Monday, 3 October 2016

There is nothing new under the sun

Low Energy Nuclear Reactions (LENR) sounds like a serious new field of study but what if one attaches the more colloquial title of cold fusion? Whatever did happened to Pons and Fleischmann? However with the lure of cheap energy and as potential funding issues surface LENR is attracting debate and major questions relating to fact or fraud being posed.

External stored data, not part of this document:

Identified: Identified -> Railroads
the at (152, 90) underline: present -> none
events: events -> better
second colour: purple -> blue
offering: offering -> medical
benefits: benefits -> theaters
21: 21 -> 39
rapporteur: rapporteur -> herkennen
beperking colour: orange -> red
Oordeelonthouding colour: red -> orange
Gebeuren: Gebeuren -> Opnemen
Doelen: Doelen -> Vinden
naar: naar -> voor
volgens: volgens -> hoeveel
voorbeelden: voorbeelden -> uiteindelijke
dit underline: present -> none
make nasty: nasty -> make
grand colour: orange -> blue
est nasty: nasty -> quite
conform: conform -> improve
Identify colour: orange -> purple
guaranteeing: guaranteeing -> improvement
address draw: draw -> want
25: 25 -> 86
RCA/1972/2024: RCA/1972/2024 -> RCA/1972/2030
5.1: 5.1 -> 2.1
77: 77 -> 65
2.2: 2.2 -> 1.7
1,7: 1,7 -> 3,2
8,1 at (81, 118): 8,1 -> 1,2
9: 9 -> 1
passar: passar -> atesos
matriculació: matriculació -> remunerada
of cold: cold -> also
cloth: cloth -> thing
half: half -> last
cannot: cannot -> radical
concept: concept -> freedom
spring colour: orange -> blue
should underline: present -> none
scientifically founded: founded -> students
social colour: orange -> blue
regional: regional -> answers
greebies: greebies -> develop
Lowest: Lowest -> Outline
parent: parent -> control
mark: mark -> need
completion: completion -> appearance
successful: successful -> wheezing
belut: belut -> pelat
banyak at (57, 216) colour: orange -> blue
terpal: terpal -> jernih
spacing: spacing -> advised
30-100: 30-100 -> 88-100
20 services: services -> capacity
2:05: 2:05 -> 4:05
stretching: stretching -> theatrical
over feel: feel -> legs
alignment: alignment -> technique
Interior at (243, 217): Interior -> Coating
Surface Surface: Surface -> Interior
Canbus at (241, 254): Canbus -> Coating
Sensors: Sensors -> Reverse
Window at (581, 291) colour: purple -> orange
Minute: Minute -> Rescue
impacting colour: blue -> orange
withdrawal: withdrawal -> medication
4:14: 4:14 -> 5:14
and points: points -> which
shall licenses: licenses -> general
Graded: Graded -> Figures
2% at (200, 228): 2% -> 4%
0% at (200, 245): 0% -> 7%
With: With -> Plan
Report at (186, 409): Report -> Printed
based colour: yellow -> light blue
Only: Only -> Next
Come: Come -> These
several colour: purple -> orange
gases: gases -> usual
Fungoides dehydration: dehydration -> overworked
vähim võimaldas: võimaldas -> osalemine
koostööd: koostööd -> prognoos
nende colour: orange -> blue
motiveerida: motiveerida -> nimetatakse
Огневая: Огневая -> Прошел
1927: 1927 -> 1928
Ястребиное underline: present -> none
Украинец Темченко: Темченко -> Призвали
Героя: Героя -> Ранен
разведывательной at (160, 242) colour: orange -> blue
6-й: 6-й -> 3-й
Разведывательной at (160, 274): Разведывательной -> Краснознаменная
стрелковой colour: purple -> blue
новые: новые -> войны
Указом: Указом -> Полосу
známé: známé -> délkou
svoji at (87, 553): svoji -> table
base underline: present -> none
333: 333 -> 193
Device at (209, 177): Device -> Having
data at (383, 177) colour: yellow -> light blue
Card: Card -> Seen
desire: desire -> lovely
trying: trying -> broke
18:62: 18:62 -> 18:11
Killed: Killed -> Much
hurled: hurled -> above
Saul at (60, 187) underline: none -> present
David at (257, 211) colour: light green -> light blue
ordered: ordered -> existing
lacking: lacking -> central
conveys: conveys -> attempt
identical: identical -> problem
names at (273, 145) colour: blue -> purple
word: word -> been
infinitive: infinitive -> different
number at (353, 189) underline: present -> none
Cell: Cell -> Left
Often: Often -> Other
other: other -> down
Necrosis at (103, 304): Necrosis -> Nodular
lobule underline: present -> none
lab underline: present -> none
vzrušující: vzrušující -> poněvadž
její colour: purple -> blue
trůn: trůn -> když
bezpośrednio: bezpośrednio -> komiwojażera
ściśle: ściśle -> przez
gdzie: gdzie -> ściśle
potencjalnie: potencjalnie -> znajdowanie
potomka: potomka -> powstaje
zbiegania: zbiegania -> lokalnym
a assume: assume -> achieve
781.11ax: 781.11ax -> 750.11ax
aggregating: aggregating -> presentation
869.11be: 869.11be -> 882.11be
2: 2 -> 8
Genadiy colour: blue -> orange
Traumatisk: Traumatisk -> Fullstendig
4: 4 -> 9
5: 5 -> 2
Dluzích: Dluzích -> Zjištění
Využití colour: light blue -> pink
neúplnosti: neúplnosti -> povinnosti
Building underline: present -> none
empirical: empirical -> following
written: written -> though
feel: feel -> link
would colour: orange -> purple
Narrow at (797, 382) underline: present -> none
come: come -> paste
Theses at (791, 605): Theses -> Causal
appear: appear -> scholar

I believe that one Isaac Newton contributed a few things to science but managed to spend years working on alchemy and the occult, including the Philosopher's Stone. Were his grant applications peer reviewed?

Friday, 30 September 2016

1898 drone

Excerpts of the patent granted to Tesla on Nov. 8, 1898 were posted online last month by technologist Matthew Schroyer.

Monday, 26 September 2016

Fringe fun

Donor card joke named funniest at Edinburgh Fringe

Friday, 23 September 2016

Packaged food

Edible food packaging made from milk proteins (video)

Shrinking proton

Proton radius mystery deepens as deuterium measurement comes up short

Wednesday, 21 September 2016

Less droop?

New method for making green LEDs enhances their efficiency and brightness

Monday, 19 September 2016

Lunar permission

Private company wins US clearance to fly to the moon

Friday, 16 September 2016

Green turns blue

Two Become One: How to Turn Green Light Blue

Wednesday, 14 September 2016

Dense electron pairs

Using MBE to grown copper oxide cuprates, with lanthanum and strontium, analysis by a BNL team has shown that the high temperature superconductivity behaviour of these materials is determined by the density of electron pairs.

Monday, 12 September 2016

Top 100 awards

The finalists for the annual R&D 100 Awards have been announced. The Awards aim to identify and celebrate the top technology products of the year.

Friday, 9 September 2016

Optically-switchable, all-dielectric metamaterials

Researchers have harnessed non-volatile, amorphous-crystalline transitions in the chalcogenide phase-change medium germanium antimony telluride to realize optically-switchable, all-dielectric metamaterials.

Wednesday, 7 September 2016

Reel alert

Worrying news last month for the bagpipe fraternity. A lack of hygiene and poor cleaning of an instrument probably led to a fatal case of bagpipe lung or hypersensitivity pneumonitis. Mould and fungi accumulated within the instrument were considered to be the cause. For those few readers who do not regularly play bagpipe reels please enjoy this link.

Monday, 5 September 2016

Will the force be with us?

Is there a fifth force to go along with gravity, electromagnetism and the strong and weak nuclear forces? Experimental work in Hungary in 2015 looking for dark photons has recently been revisited by theorists at UC Irvine. Their analysis favours an interpretation based not on particles or dark photons but on the presence of a fifth fundamental force. I trust that alternative conclusions based on the lawnmower conjecture have been considered and eliminated.

Friday, 2 September 2016

New names

The proposed names for elements 113, 115, 117 and 118 are nihonium, moscovium, tennessine and oganesson respectively, the International Union of Pure and Applied Chemistry (Iupac) has announced. ‘It’s an exciting day for the world,’ says Lynn Soby, Iupac’s executive director.

Thursday, 1 September 2016

Thought for the month

“Success comprises in itself the seeds of its own decline and sport is not spared by this law.” Pierre, baron de Coubertin (1863 – 1937).

Wednesday, 31 August 2016

Chicken fun

The chicken is basically the hipster kid of the animal world: mostly harmless to others, it’s primarily concerned with its own narrow interests, and it’s generally looked down upon by other, supposedly more evolved species.